=== Task data ===
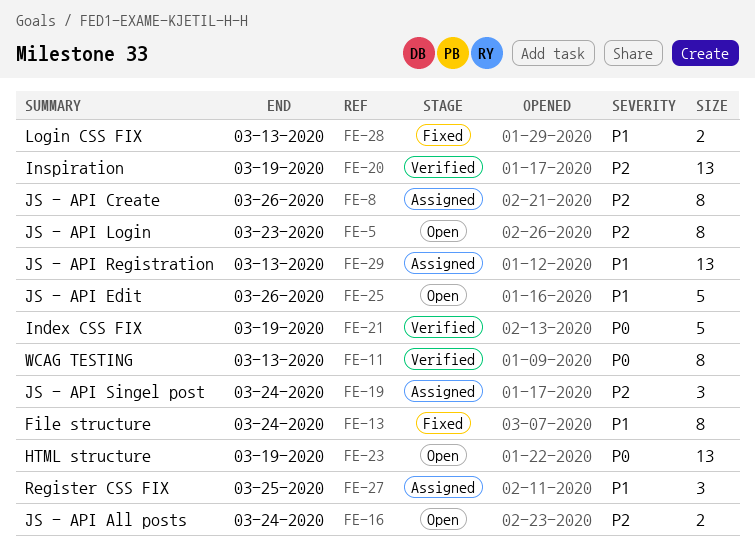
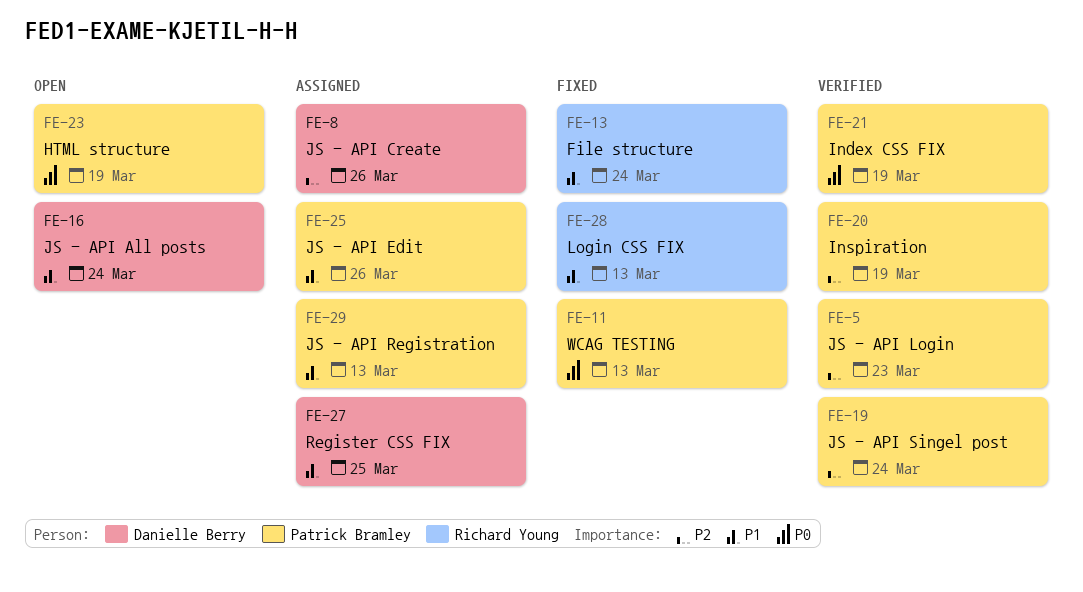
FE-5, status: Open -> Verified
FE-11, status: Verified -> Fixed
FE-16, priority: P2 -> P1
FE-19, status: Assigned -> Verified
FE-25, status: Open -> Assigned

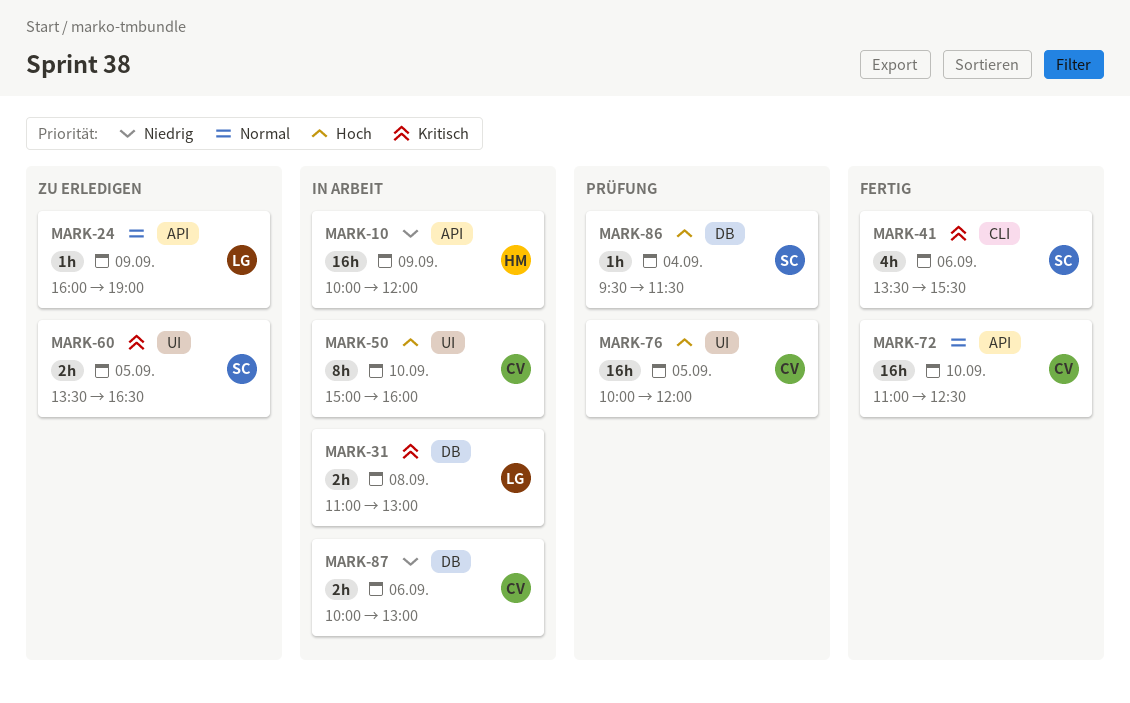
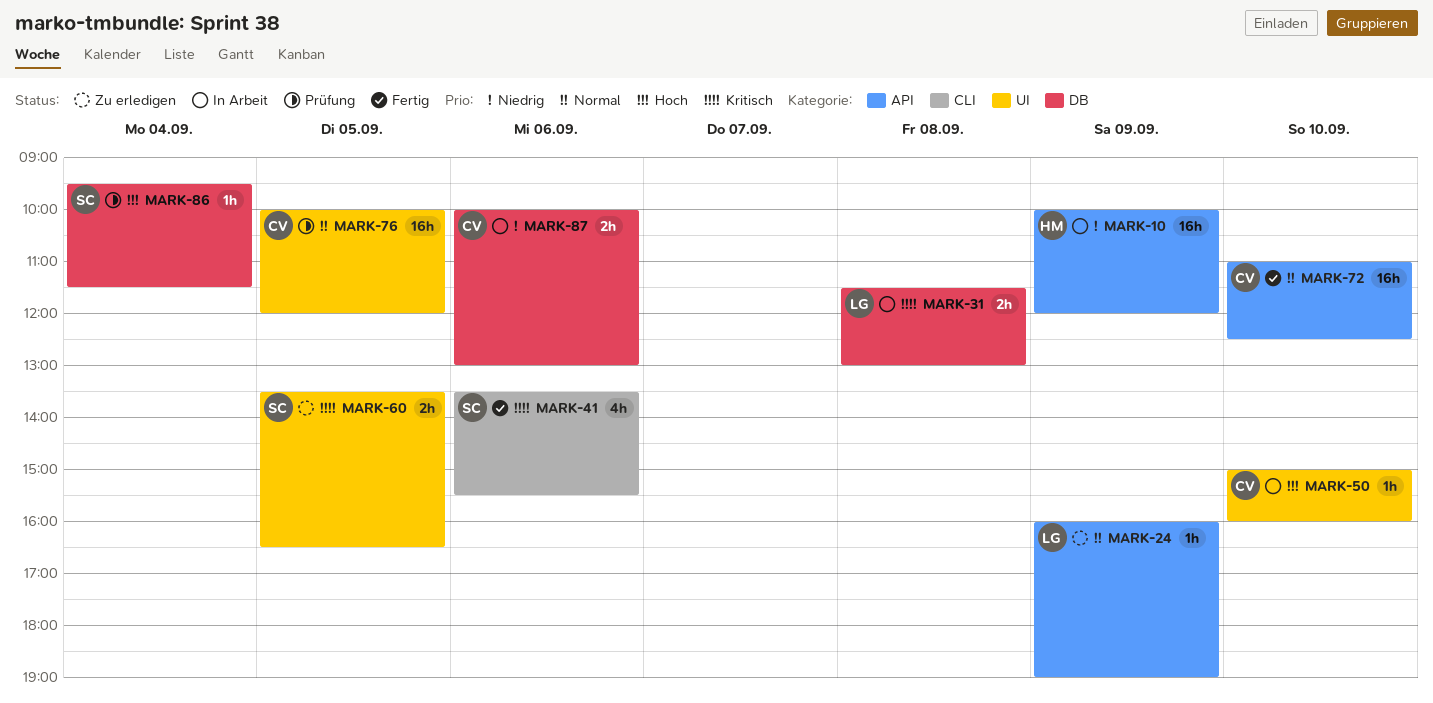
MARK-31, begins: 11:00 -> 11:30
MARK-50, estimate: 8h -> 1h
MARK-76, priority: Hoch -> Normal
===
The problem. The records above need to be restated word for word, with the pictures left out.

Reply.
FE-5, status: Open -> Verified
FE-11, status: Verified -> Fixed
FE-16, priority: P2 -> P1
FE-19, status: Assigned -> Verified
FE-25, status: Open -> Assigned

MARK-31, begins: 11:00 -> 11:30
MARK-50, estimate: 8h -> 1h
MARK-76, priority: Hoch -> Normal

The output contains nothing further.